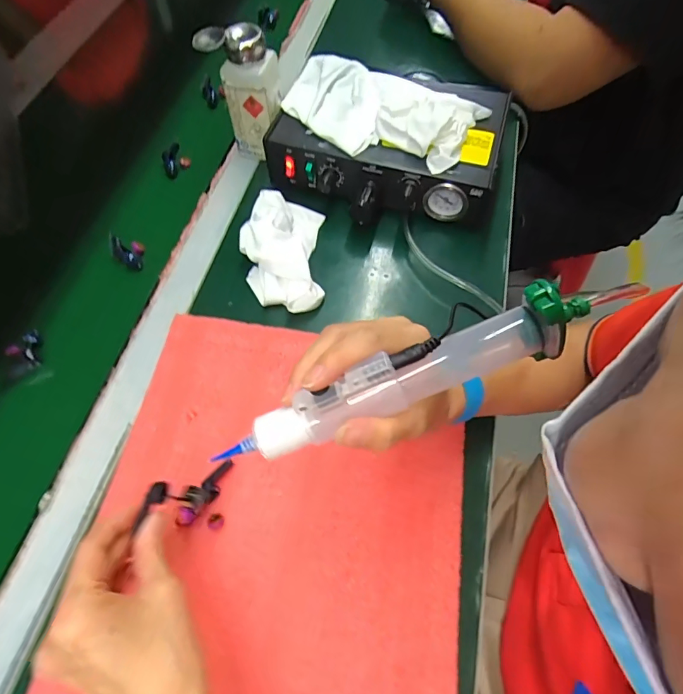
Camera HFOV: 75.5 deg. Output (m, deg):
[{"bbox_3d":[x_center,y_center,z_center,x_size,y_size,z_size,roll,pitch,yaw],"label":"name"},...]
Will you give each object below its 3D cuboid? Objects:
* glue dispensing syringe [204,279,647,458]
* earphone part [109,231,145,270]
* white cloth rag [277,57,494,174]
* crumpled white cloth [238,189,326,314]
[{"bbox_3d":[0.040,0.011,0.221,0.215,0.030,0.024,-23,63,4],"label":"glue dispensing syringe"},{"bbox_3d":[-0.223,-0.102,0.456,0.053,0.015,0.027,36,67,18],"label":"earphone part"},{"bbox_3d":[0.034,-0.251,0.457,0.204,0.035,0.115,31,66,16],"label":"white cloth rag"},{"bbox_3d":[-0.058,-0.101,0.434,0.075,0.039,0.135,-1,61,0],"label":"crumpled white cloth"}]

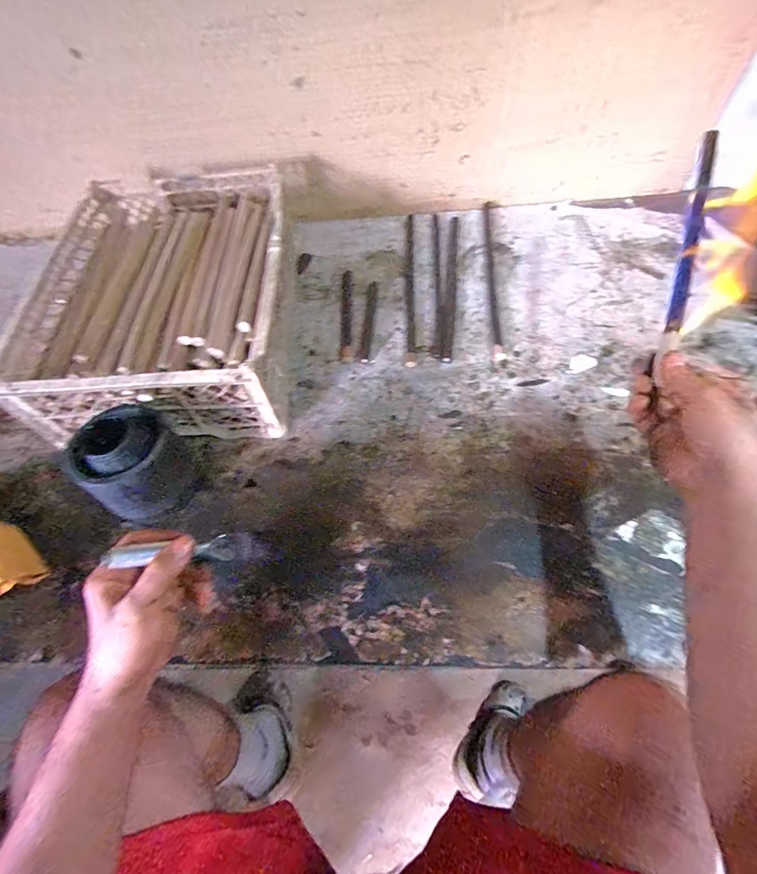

» What this task involves:
Print the material exactly as given, but not the pictures.

» Your solution:
Camera HFOV: 75.5 deg. Output (m, deg):
[{"bbox_3d":[x_center,y_center,z_center,x_size,y_size,z_size,roll,pitch,yaw],"label":"name"},...]
Will you give each object below its 3D cuboid? Objects:
* glue dispensing syringe [204,279,647,458]
* earphone part [109,231,145,270]
* white cloth rag [277,57,494,174]
* crumpled white cloth [238,189,326,314]
[{"bbox_3d":[0.040,0.011,0.221,0.215,0.030,0.024,-23,63,4],"label":"glue dispensing syringe"},{"bbox_3d":[-0.223,-0.102,0.456,0.053,0.015,0.027,36,67,18],"label":"earphone part"},{"bbox_3d":[0.034,-0.251,0.457,0.204,0.035,0.115,31,66,16],"label":"white cloth rag"},{"bbox_3d":[-0.058,-0.101,0.434,0.075,0.039,0.135,-1,61,0],"label":"crumpled white cloth"}]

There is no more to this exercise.